CS 194-26: Computational Photography, Fall 2020

Project 4: Facial Keypoint Detection with Neural Networks

Michelle Fong, CS194-26-ael



Overview

In this project, I used neural networks to automatically detect facial keypoints. This involved using PyTorch to create a convolutional neural network and training and testing it on data from the IMM Face Database.

Part 1: Nose Tip Detection

This first part involved making an initial toy model for nose tip detection. To do this, I first parsed the landmarks from the dataset and stored it into a dataset object. I called the PyTorch Dataloader on that dataset, splitting it into test and validation sets. Below is some samples of the annotated images.

Failure #1
Failure #2
Failure #1
Failure #2

Then I created my neural net structure is as below. I followed the guidelines in the spec, choosing to keep the output dimensions of all my convolutional layers as 12 and kernel size as 3. I used a total of 25 epochs with a learning rate of .001 and a batch size of 1.

Net(
(conv1): Conv2d(1, 12, kernel_size=(3, 3), stride=(1, 1))
(conv2): Conv2d(12, 12, kernel_size=(3, 3), stride=(1, 1))
(conv3): Conv2d(12, 12, kernel_size=(3, 3), stride=(1, 1))
(fc1): Linear(in_features=480, out_features=260, bias=True)
(fc2): Linear(in_features=260, out_features=2, bias=True)
)

Here is a plot of the MSE for training and validation sets, over 25 epochs.

MSE Loss
Success #1
Success #2

These are examples of my neural net correctly identifying the nosetip point, with the ground truth point in red and the prediction in blue.

Failure #1
Failure #2

These are failure cases where the neural net does not correctly identify the nosetip point. I believe this is due to the faces being tilted and the facial features being warped as a result.

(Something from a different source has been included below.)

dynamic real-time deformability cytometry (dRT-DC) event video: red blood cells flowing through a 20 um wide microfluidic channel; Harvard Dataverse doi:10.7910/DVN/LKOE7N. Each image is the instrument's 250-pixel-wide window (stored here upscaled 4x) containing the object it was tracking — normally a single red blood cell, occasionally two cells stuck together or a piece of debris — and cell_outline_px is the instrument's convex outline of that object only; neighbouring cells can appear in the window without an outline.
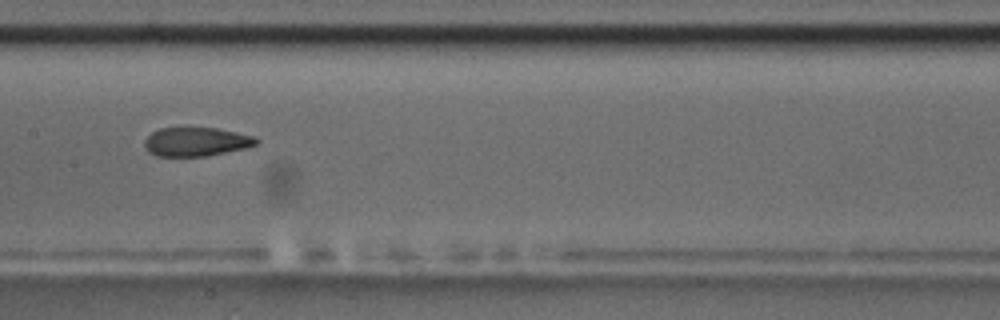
{"species": "common noctule bat (a hibernating species)", "species_latin": "Nyctalus noctula", "temperature_condition": "room temperature", "stored_images_in_passage": 9, "camera_frame_rate_fps": 3000, "um_per_image_px": 0.085, "animal": {"sex": "male", "body_mass_g": 17.5, "forearm_length_mm": 52.3}, "frame": {"image": 1, "passage_image": 8, "time_ms": 8.0, "image_size_px": [1000, 320], "cell_outline_px": [[260, 140], [256, 144], [248, 148], [204, 156], [156, 156], [148, 152], [144, 148], [144, 140], [152, 132], [160, 128], [216, 128], [236, 132], [252, 136]], "centroid_in_image_um": [16.65, 12.05], "position_along_channel_um": 190.7, "area_um2": 18.79}}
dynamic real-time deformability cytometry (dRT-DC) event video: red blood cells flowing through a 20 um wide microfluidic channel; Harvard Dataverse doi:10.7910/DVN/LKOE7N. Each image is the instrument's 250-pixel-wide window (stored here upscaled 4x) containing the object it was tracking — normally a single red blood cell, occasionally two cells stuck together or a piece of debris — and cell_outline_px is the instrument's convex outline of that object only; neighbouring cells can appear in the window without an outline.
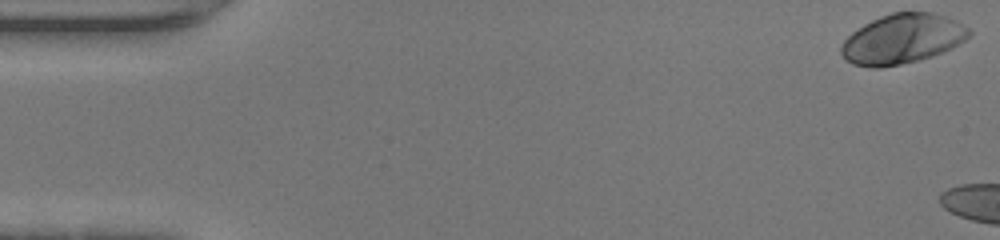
{"species": "human", "species_latin": "Homo sapiens", "temperature_condition": "warm", "stored_images_in_passage": 39, "camera_frame_rate_fps": 3000, "um_per_image_px": 0.085, "donor": {"sex": "female"}, "frame": {"image": 1, "passage_image": 1, "time_ms": 0.0, "image_size_px": [1000, 240], "cell_outline_px": [[972, 32], [964, 40], [952, 48], [916, 60], [900, 64], [880, 68], [872, 68], [852, 64], [840, 52], [840, 44], [852, 32], [864, 24], [880, 16], [892, 12], [932, 12], [956, 20], [968, 28]], "centroid_in_image_um": [76.67, 3.3], "position_along_channel_um": 8.3, "area_um2": 36.7}}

Part 2: Full Facial Keypoints Detection

In this part, I applied the same logic to bigger images and to predict multiple facial keypoints instead of just one. Adjustments I made here were to augment the data so as to prevent overfitting. I did this by doing random rotations of the face and random shifts of the face. I tried using Color Jitter to randomly change the brightness and saturation of the face, but I found that to be rather unsuccessful. I also modified my CNN from before, adding 2 more convolutional layers and experimenting a lot with input and output channel sizes. I trained with learning rate .001, batch size 1, and 25 epochs.

Net(
(conv1): Conv2d(1, 32, kernel_size=(3, 3), stride=(1, 1))
(conv2): Conv2d(32, 16, kernel_size=(3, 3), stride=(1, 1))
(conv3): Conv2d(16, 16, kernel_size=(3, 3), stride=(1, 1))
(conv4): Conv2d(16, 16, kernel_size=(3, 3), stride=(1, 1))
(conv5): Conv2d(16, 16, kernel_size=(3, 3), stride=(1, 1))
(pool1): MaxPool2d(kernel_size=2, stride=2, padding=0, dilation=1, ceil_mode=False)
(pool2): MaxPool2d(kernel_size=2, stride=2, padding=0, dilation=1, ceil_mode=False)
(pool3): MaxPool2d(kernel_size=2, stride=2, padding=0, dilation=1, ceil_mode=False)
(pool4): MaxPool2d(kernel_size=2, stride=2, padding=0, dilation=1, ceil_mode=False)
(pool5): MaxPool2d(kernel_size=2, stride=2, padding=0, dilation=1, ceil_mode=False)
(fc1): Linear(in_features=48, out_features=300, bias=True)
(fc2): Linear(in_features=300, out_features=116, bias=True)
)

Here is a plot of the MSE for training and validation sets, over 25 epochs.

MSE Loss
Success #1
Success #2

These are examples of my neural net correctly identifying the facial keypoints, with the ground truth point in red and the prediction in blue.

Failure #1
Failure #2

These are failure cases where the neural net does not correctly identify the facial keypoints. I believe this is due to the faces structure being a little different. The first example has a slim face and is smiling brightly; the second has a long chin with a beard and is also smiling.

Here are the learned filter visualizations for my neural net.

Layer 0
Layer 1

References

I used the PyTorch dataloader and CNN tutorials as linked in the spec as well as the filter visualization code as linked on Piazzas.